If the whole ledger is operated by one user, as it is in DABL, it would then be possible to enforce this policy globally. However, such a feature doesn’t exist in DAML/DABL at this point. It would also harm application portability in a serious way. Your application would start relying on a ledger topology where such restrictions can be enforced globally.
Definitely a “no” to the DB question. It would be impossible to make that deterministic and verifiable.
This being said, I do recall hearing about smart contract ‘oracles’; external sources of information that play a role in the control flow of the smart contract code execution. Is that not similar to a DB query? I don’t think oracles exist in DAML.

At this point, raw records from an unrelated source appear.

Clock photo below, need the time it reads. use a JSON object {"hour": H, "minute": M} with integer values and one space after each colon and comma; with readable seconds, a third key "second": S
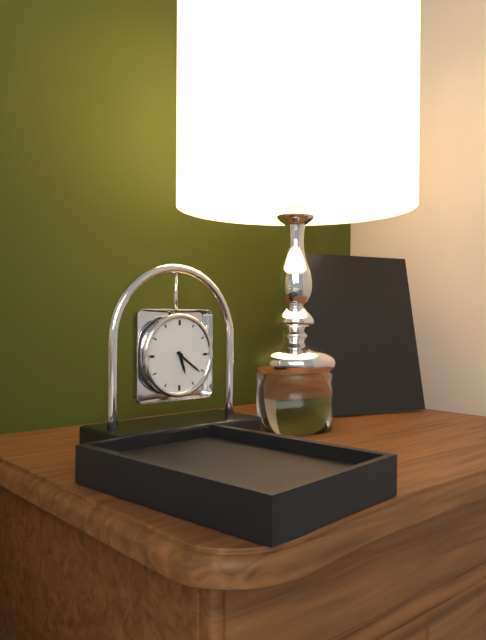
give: {"hour": 5, "minute": 21}
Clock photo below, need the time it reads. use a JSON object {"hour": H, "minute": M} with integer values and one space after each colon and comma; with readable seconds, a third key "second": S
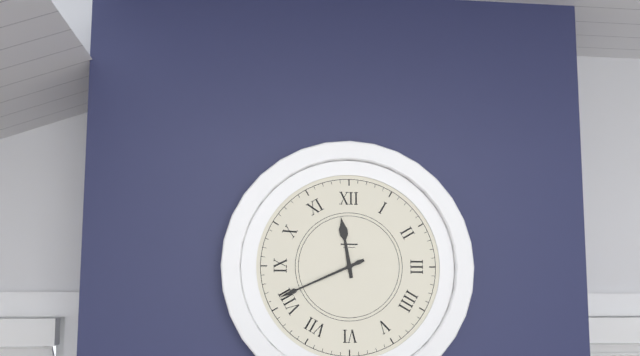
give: {"hour": 11, "minute": 41}
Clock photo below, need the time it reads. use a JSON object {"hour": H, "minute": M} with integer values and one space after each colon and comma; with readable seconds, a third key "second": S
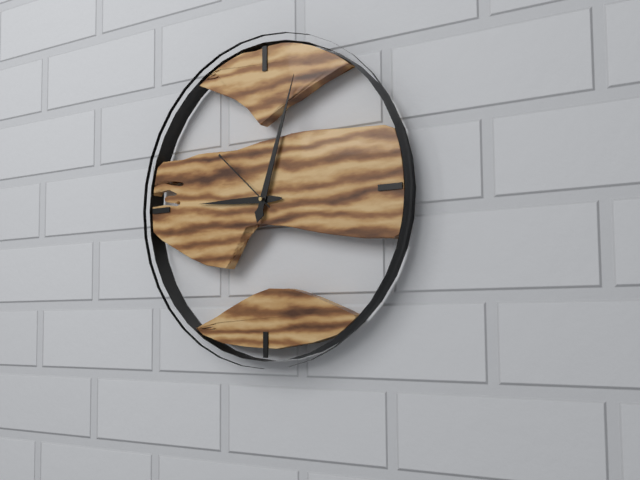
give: {"hour": 9, "minute": 3, "second": 52}
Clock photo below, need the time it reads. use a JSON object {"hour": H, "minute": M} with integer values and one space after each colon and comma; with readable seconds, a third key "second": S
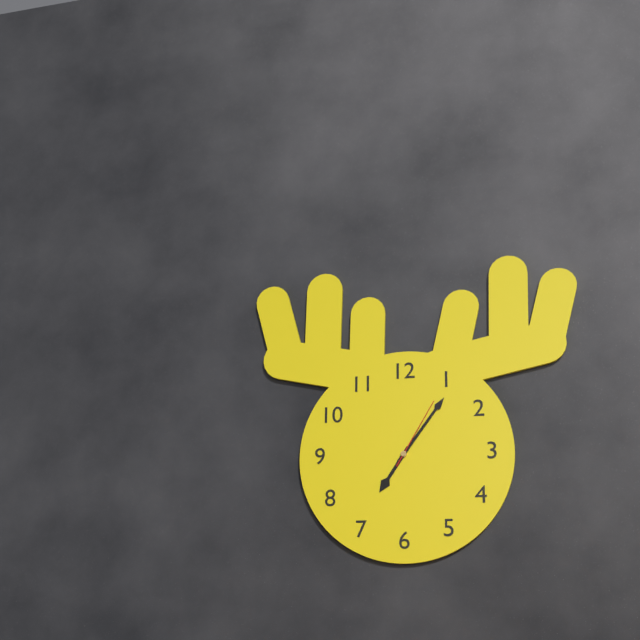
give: {"hour": 7, "minute": 6, "second": 5}
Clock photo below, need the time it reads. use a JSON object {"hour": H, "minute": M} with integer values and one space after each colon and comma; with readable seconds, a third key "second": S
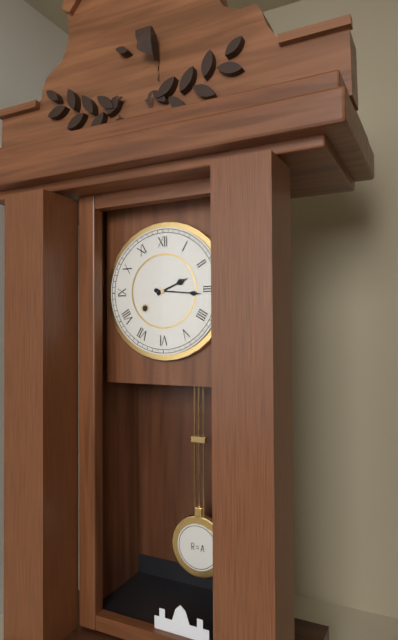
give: {"hour": 2, "minute": 16}
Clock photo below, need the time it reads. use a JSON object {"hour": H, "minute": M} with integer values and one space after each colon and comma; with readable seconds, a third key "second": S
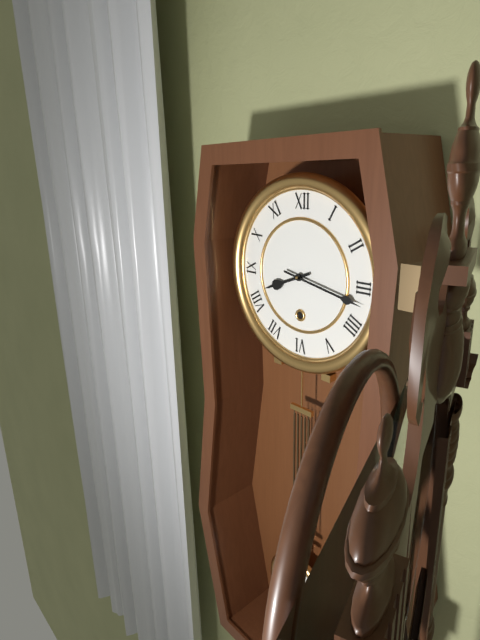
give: {"hour": 8, "minute": 17}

You must always check the signatories of a contract before you use it.
It’s an important property of the DAML architecture that you can only trust something once you have seen it on the ledger, and that trust is explicitly constrained to the signatories of the associated contract.
What this means is that it is always a bug to fetch a contract without then checking you trust its signatories.
Yes. Anyone can always create any contract at any time provided they are the sole signatory of that contract. So whether you are writing DAML code that just fetched a contract from the ledger, or writing an application that is reading an ACS service. You must always check the signatories of a contract before you use it.
Instead of checking that the party as text meets a certain pattern, wouldn’t it be better to hardcode a code in the contract and make it necessary to enter a key when creating that contract so that its hash (calculated with DA.Text.Sha256) is equal to the code hardcoded?
In this way, only the person who wrote the contract would know the correct key.